Let’s discuss and solve the Shortest Path In Binary Matrix problem, a LeetCode problem with ID 1091.

We’ll provide a detailed Python solution to this problem, explain the reasoning behind our approach, and analyze the time and space complexity.

Let’s dive into it step by step.

Problem Overview

The problem statement is as follows: Given an n x n binary matrix grid, you need to find the length of the shortest clear path from the top-left cell (0, 0) to the bottom-right cell (n - 1, n - 1).
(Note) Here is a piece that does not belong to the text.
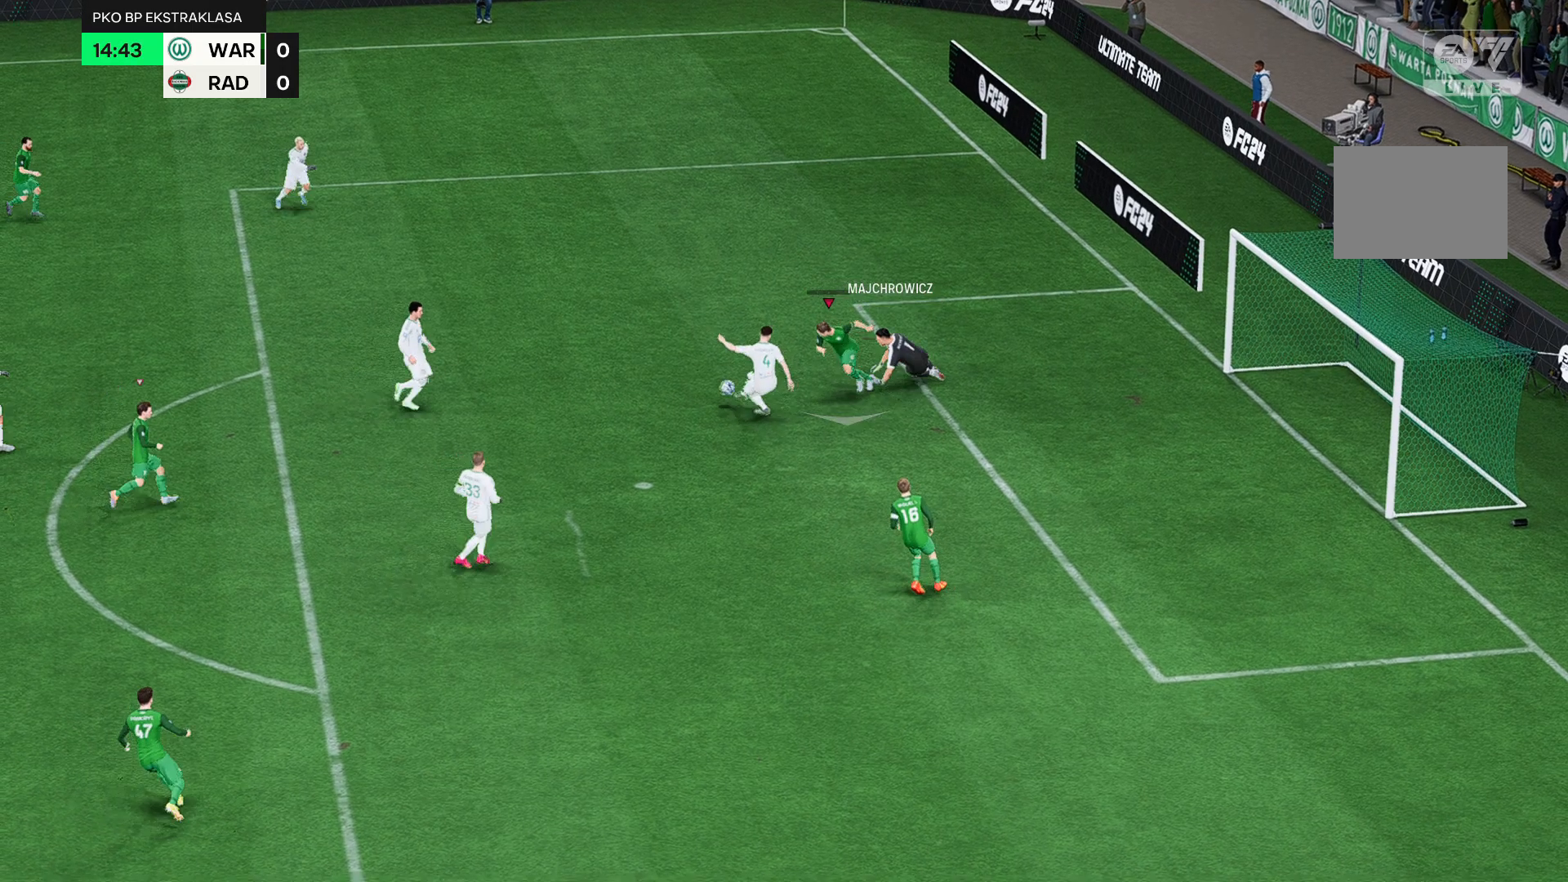
{"dt_ms": 500, "buttons": [], "left_stick": "down", "events": []}
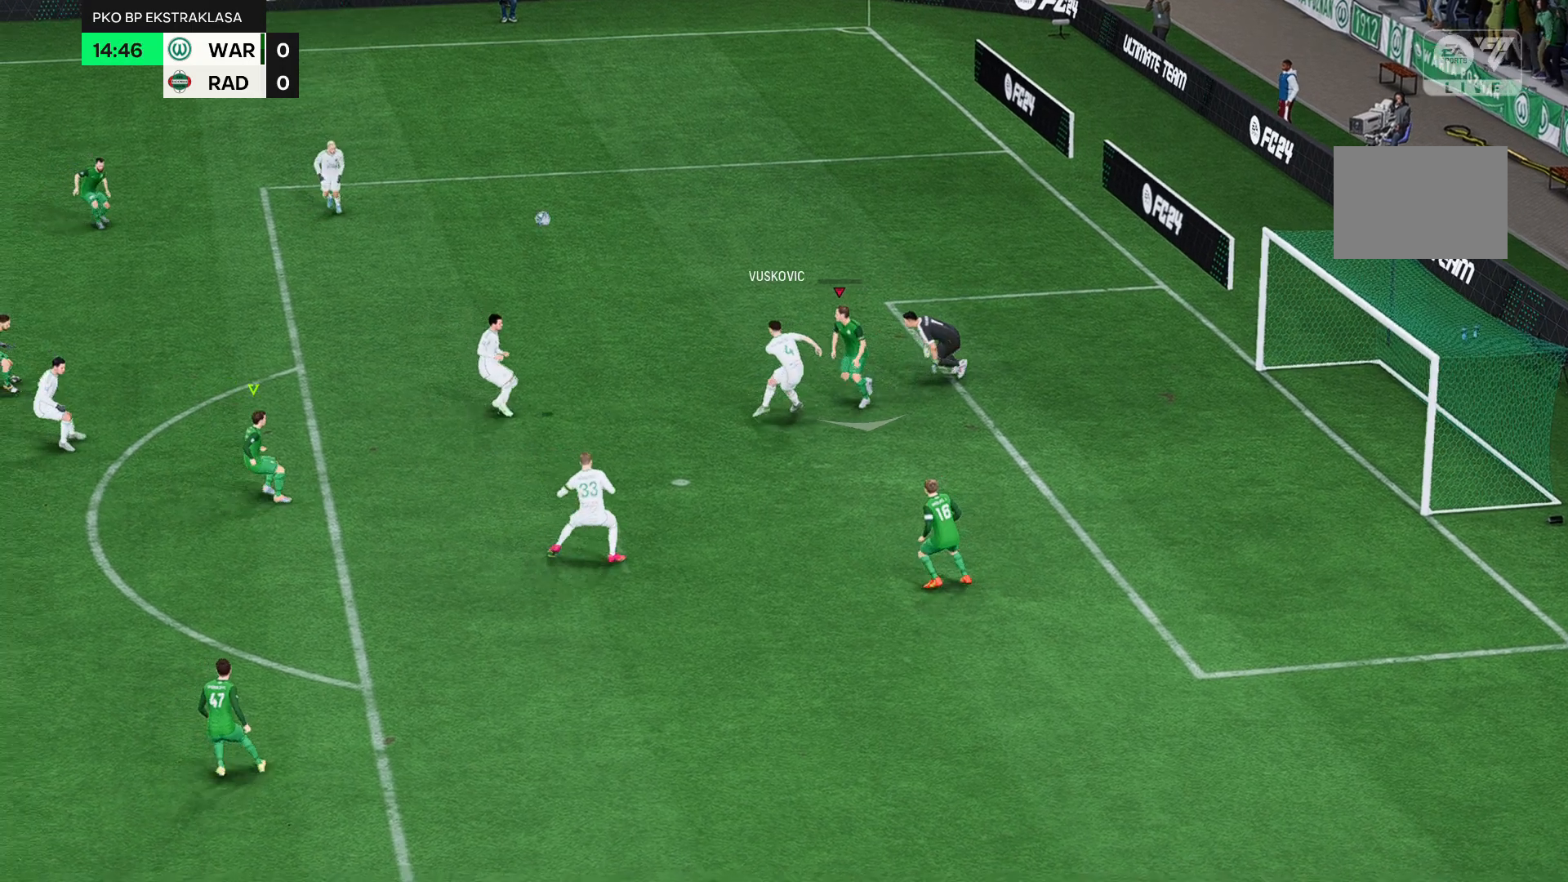
{"dt_ms": 500, "buttons": [], "left_stick": "right", "events": [[333, "left_stick", "down-right"], [500, "left_stick", "right"]]}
A clear path is defined as a path in the matrix where:

  1. All visited cells are marked as 0.
  2. You can move in 8 directions, including both adjacent cells and diagonal cells.
  3. The length of a clear path is defined as the number of visited cells in the path.

If there is no clear path from the top-left to the bottom-right cell, return -1. Let’s take a look at a few examples to understand this better:

Example 1:

Input:

grid = [[0, 1], [1, 0]]

Output:

2

Example 2:

Input:

grid = [[0, 0, 0], [1, 1, 0], [1, 1, 0]]

Output:

4

Example 3:

Input:

grid = [[1, 0, 0], [1, 1, 0], [1, 1, 0]]

Output:

-1

The problem can be visualized as finding the shortest path in a grid, where 1s represent obstacles, and you can move in 8 possible directions.

Understanding the Constraints

Before we proceed with the solution, let’s understand the constraints of the problem:

  • The input grid is a square matrix of size n x n.
  • The values in the matrix are either 0 or 1.
  • The minimum value of n is 1, and the maximum is 100.
  • Each cell in the matrix can be either empty (0) or blocked (1).

Shortest Path in Binary Matrix LeetCode Problem Solution

To solve this problem, we’ll use a Breadth-First Search (BFS) approach.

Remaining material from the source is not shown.